Kinshasa, 2 juillet 2026- Le député national élu de la Tshuapa et professeur de droit, Jacques Djoli Eseng’Ekeli, a participé, mercredi 1er juillet 2026, au Forum de haut niveau de plaidoyer pour la participation effective des jeunes au processus de paix en République démocratique du Congo.
Cette rencontre avait pour objectif de sensibiliser les jeunes leaders aux différents processus diplomatiques engagés pour le retour de la paix en RDC notamment ceux de Washington, Doha, Nairobi et Luanda tout en favorisant un dialogue direct entre les décideurs politiques, les partenaires diplomatiques et la jeunesse. Elle visait également à réfléchir aux mécanismes permettant une implication réelle des jeunes dans la mise en œuvre et le suivi des accords de paix.

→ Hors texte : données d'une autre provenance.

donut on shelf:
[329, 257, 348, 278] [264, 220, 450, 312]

Prenant la parole en sa qualité de député national, d’universitaire et de citoyen congolais, Jacques Djoli a insisté sur la nécessité de replacer la jeunesse au centre des efforts de consolidation de la paix. Selon lui, les jeunes doivent être pleinement associés aux décisions qui engagent l’avenir du pays, mais aussi développer une meilleure compréhension des enjeux géopolitiques qui alimentent les conflits dans l’est de la RDC.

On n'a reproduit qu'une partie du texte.